Parīkṣit’s Full Surrender and Śukadeva’s Maṅgalācaraṇa to Kṛṣṇa
Inquiry into Creation, Maintenance, and Dissolution
नमस्तस्मै भगवते वासुदेवाय वेधसे । पपुर्ज्ञानमयं सौम्या यन्मुखाम्बुरुहासवम् ॥ २४ ॥
namas tasmai bhagavate vāsudevāya vedhase papur jñānam ayaṁ saumyā yan-mukhāmburuhāsavam
ဝါစုဒေဝ၏အဝတာရဖြစ်သော ဝေဓသ် ရှရီ ဝျာသဒေဝအား ကျွန်ုပ် ဂါရဝပြု၍ နမസ്കာရတင်ပါသည်။ အေးမြသနားရှင်၊ သန့်ရှင်းသောဘက္တများသည် သခင်၏ ကြာပန်းကဲ့သို့သော ပါးစပ်မှ စီးကျလာသော ဉာဏ်အမృతကို သောက်သုံးကြသည်။
In pursuance of the specific utterance vedhase, or “the compiler of the system of transcendental knowledge,” Śrīla Śrīdhara Svāmī has commented that the respectful obeisances are offered to Śrīla Vyāsadeva, who is the incarnation of Vāsudeva. Śrīla Jīva Gosvāmī has agreed to this, but Śrīla Viśvanātha Cakravartī Ṭhākura has made a further advance, namely that the nectar from the mouth of Lord Kṛṣṇa is transferred to His different consorts, and thus they learn the finer arts of music, dance, dressing, decorations and all such things which are relished by the Lord. Such music, dance and decorations enjoyed by the Lord are certainly not anything mundane, because the Lord is addressed in the very beginning as para, or transcendental. This transcendental knowledge is unknown to the forgotten conditioned souls. Śrīla Vyāsadeva, who is the incarnation of the Lord, thus compiled the Vedic literatures to revive the lost memory of the conditioned souls about their eternal relation with the Lord. One should therefore try to understand the Vedic scriptures, or the nectar transferred by the Lord to His consorts in the conjugal humor, from the lotuslike mouth of Vyāsadeva or Śukadeva. By gradual development of transcendental knowledge, one can rise to the stage of the transcendental arts of music and dance displayed by the Lord in His rāsa-līlā. But without having the Vedic knowledge one can hardly understand the transcendental nature of the Lord’s rāsa dance and music. The pure devotees of the Lord, however, can equally relish the nectar in the form of the profound philosophical discourses and in the form of kissing by the Lord in the rāsa dance, as there is no mundane distinction between the two.
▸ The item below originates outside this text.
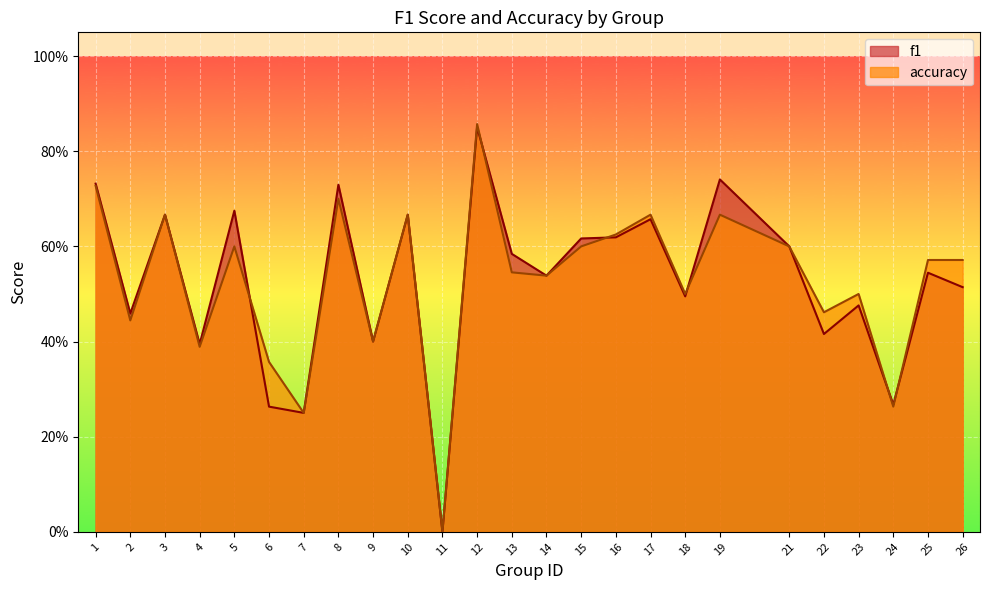

At which label does f1 reach its peak?

12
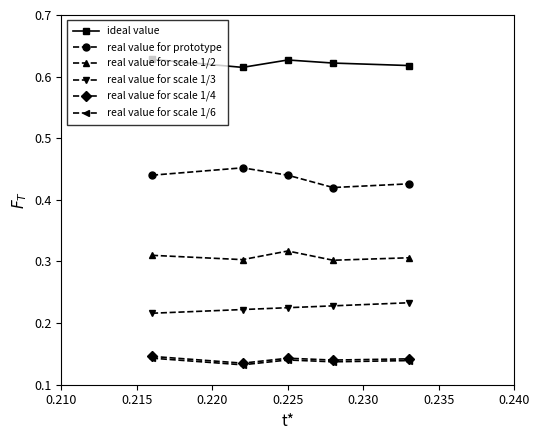

Does the chart have visible grid lines?

No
This verse teaches that spiritual knowledge is ‘imbibed’ by hearing—likened to drinking nectar from the Lord’s lotus mouth—showing that śravaṇam of Bhagavān’s words awakens true jñāna.
In this context, Suta emphasizes that the ultimate source and ordainer behind creation is Vāsudeva; even cosmic creation is rooted in the Supreme Lord, not independent of Him.
Make time for daily hearing/reading of Śrīmad Bhāgavatam or authentic Krishna-kathā; consistent śravaṇam purifies the mind and gradually replaces confusion with clarity and devotion.